Qui vient encore me faire chier ? Le vieux débris, à tous les coups.

Je remontai, ouvrai la porte.

— Oui ? lâchai-je, le regard pétillant de sympathie devant le parasite d'à-côté.

— Désolé, j'ai oublié de vous rendre la deuxième batterie. Eh bien, ça sent drôlement bon chez vous ? De la dinde ?

— Bien vu, l'ami ! De la bonne dinde campagnarde. Clara, son prénom. Ah ! Voilà la cavalerie !

Les sirènes retentissaient, approchaient à vitesse grand V.

— Comment ça, Clara ?

— Vous ne regardez pas les infos ?

Il réfléchit puis éclata de rire.

— Humour très noir.

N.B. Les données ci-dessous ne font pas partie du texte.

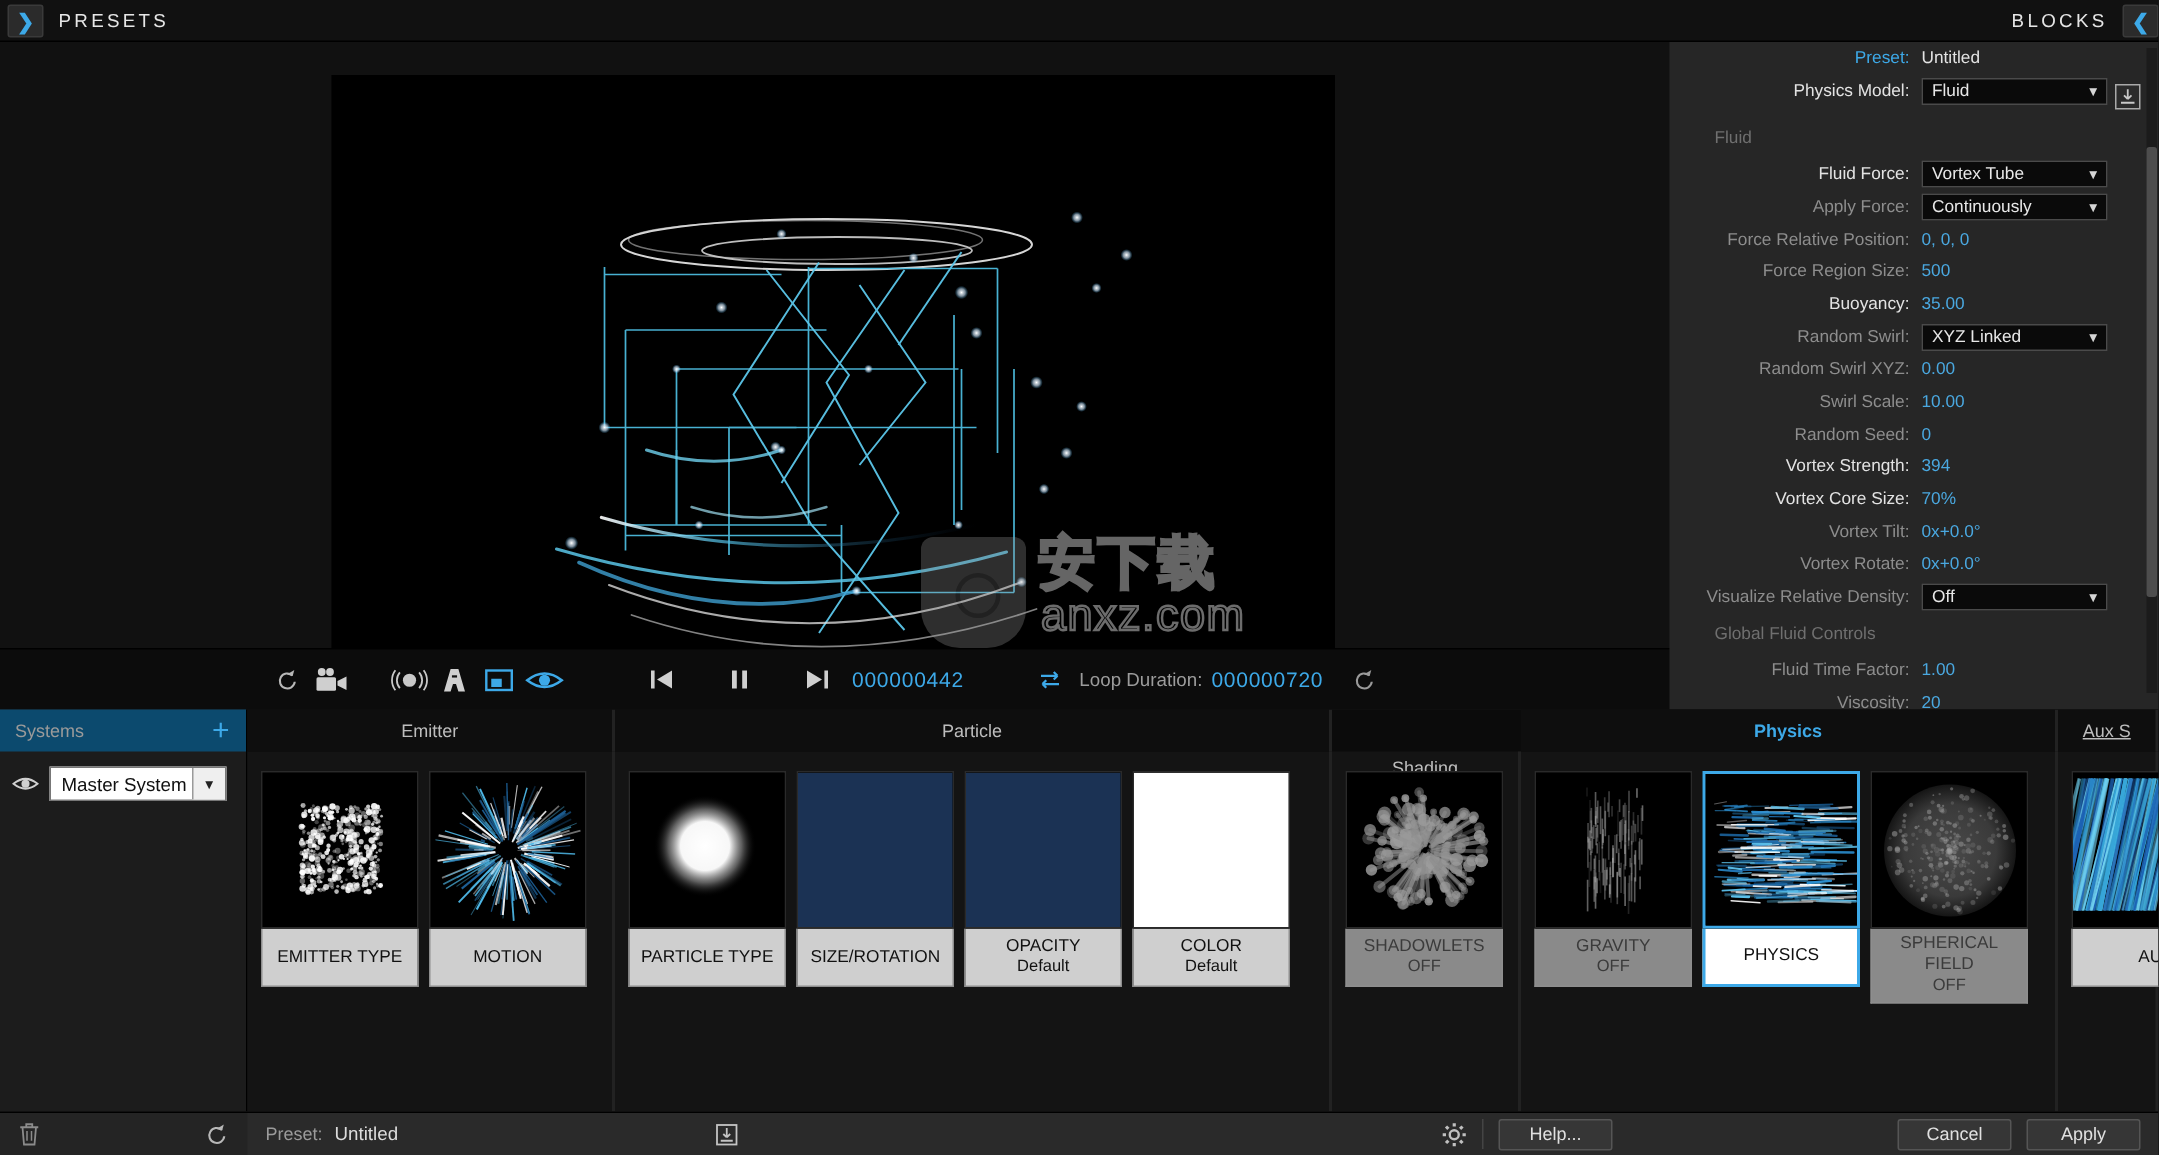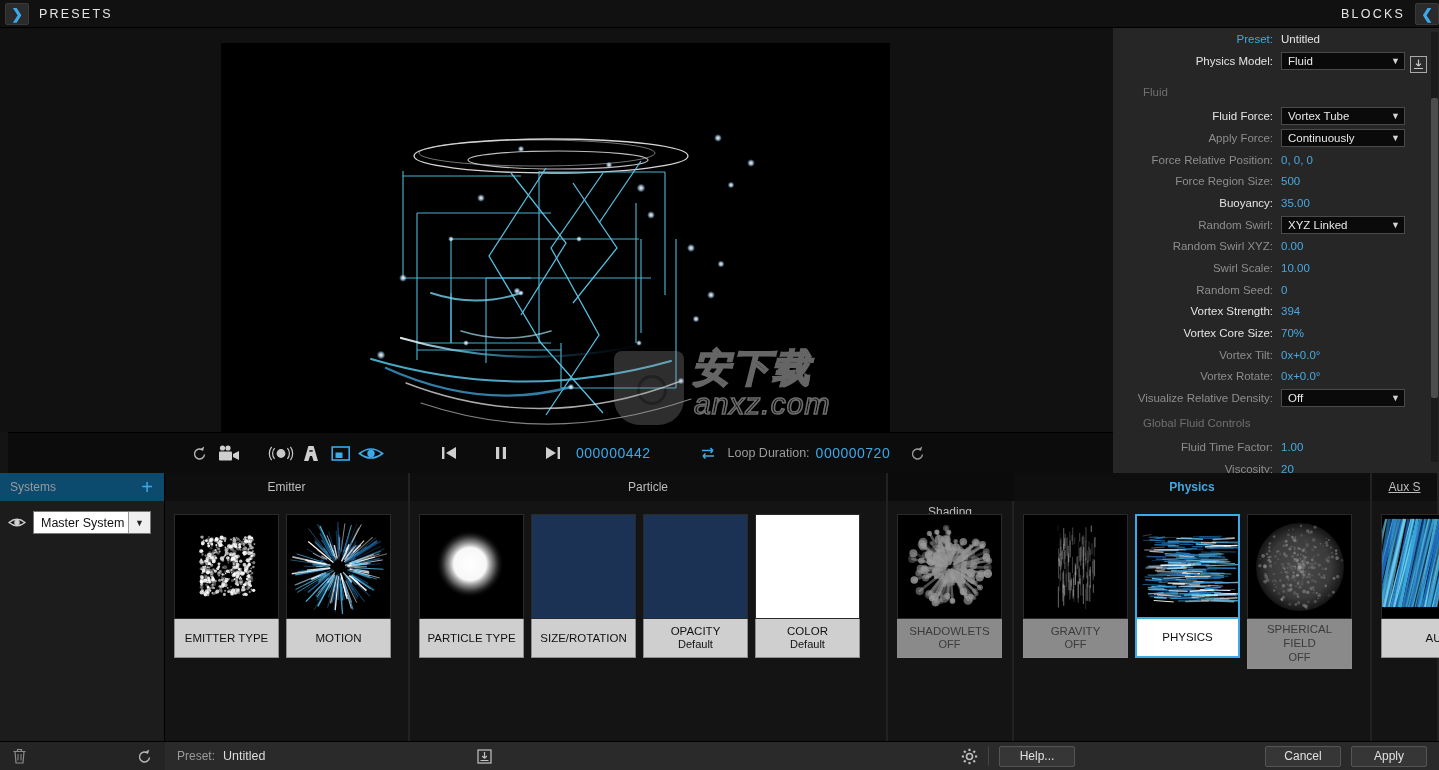"安下载" .canvas { font-style: italic -> none; top: 15px -> 22px }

Mais humour quand même.

— Bon, monsieur Colle-aux-basques ! Est-ce que vous pourriez vous éloigner maintenant ? Vous risquez de prendre une balle. Et ça ne m'arrange pas.

Son visage changea. Moitié confus, moitié apeuré.

Les flics s'arrêtèrent devant chez moi. Le vieux comprit enfin que ce n'était pas de l'humour. Je saisis mon fusil accroché non loin de l'entrée et commençai à tirer dans le tas. Plusieurs balles traversèrent mon corps, dont une en pleine tête.

Colle-aux-basques s'arrêta pour se retourner et observer la scène avec un petit sourire... diabolique.